Craigieburn coach Chris Laffan was impressed with his pre-season and believes he’ll be a strong presence in the field.
“We’ve loved his enthusiasm and his keenness to fit in with the group we have,” Laffan said.
“Certainly with the bat, we’re hopeful he can add some middle order experience to steer the ship alongside Sammy (Laffan).
“Also out in the field and with the ball, it gives us another eight overs in the one-day games to support Josh (Eaton) and Mick (Bury) and support our young bowlers.”
After a stellar 2018-19 season, which saw him named in the VTCA Division 1 North Team of the Year, Sam Laffan will hand over the captaincy to Michael Berry.
Josh Eaton, Matt Bisht and Brodie Warren have taken on skill-specific assistant coaching roles.

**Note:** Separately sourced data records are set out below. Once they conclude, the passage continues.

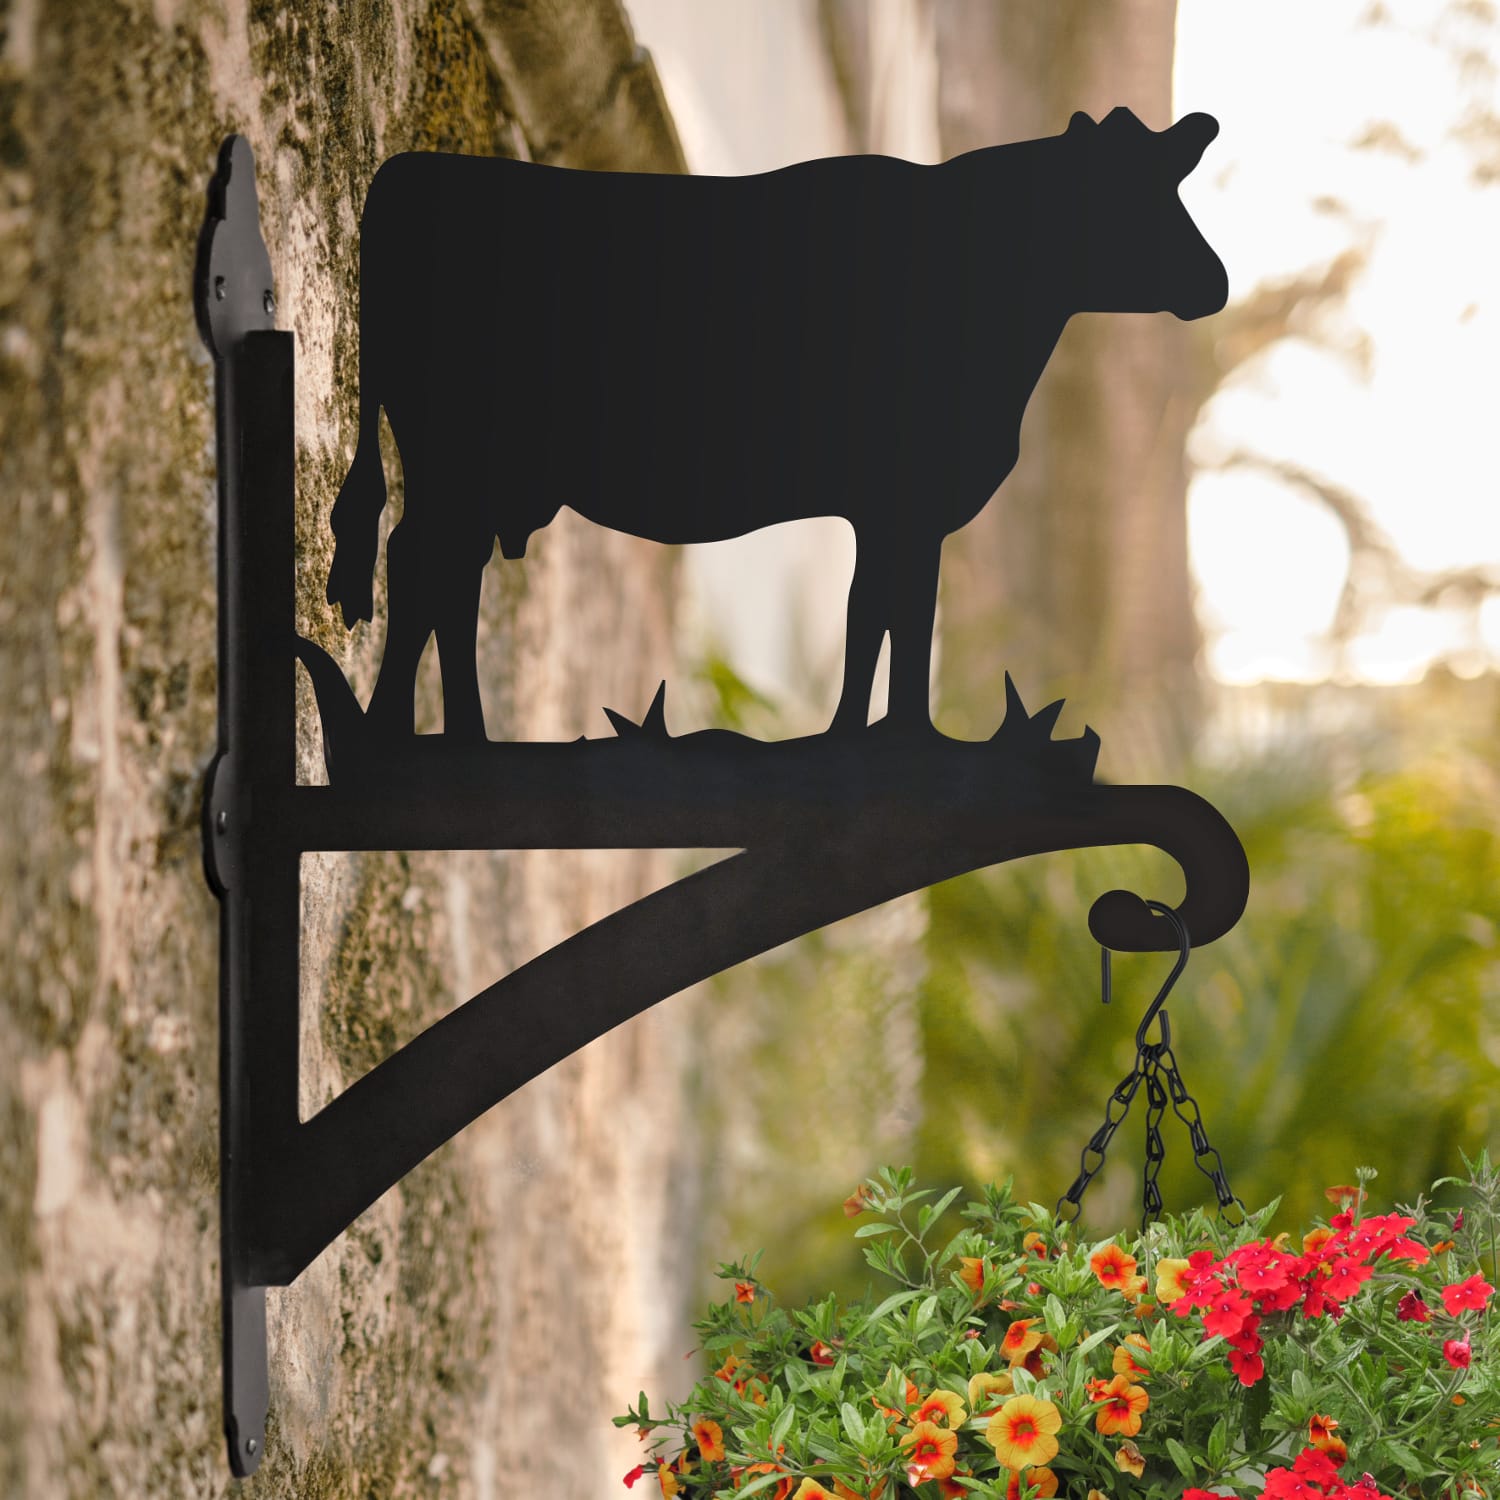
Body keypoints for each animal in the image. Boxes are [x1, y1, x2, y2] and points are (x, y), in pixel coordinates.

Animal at [325, 108, 1227, 741]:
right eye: (1129, 198)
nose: (1215, 282)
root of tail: (404, 172)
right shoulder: (907, 497)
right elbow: (898, 614)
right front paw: (894, 741)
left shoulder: (900, 508)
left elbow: (881, 612)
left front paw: (868, 735)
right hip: (456, 456)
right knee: (419, 564)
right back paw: (402, 735)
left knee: (446, 574)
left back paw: (455, 736)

Chris Laffan was confident his team would put in a better showing in its third season in the competition’s second tier.
“We understand we’re certainly a young side in terms of senior experience but feel we’re on the other end in terms of quality players we’ve got at the club,” he said.
“We’ve had a few changes in terms of our coaching ranks and gone for a bit more flexibility … to keep things as fresh as possible.
“We just want to be as competitive as possible, we played every game last year with the expectation to win.
“There’s no clubs out there that give us that fear factor, we think we can beat anyone on our day.
“I don’t think we bowled over 60 overs last year, we skittled some teams for low totals.
“At times our batting was able to make some big scores but it was just putting that consistency together. In some of those one-dayers we struggled to control the innings.”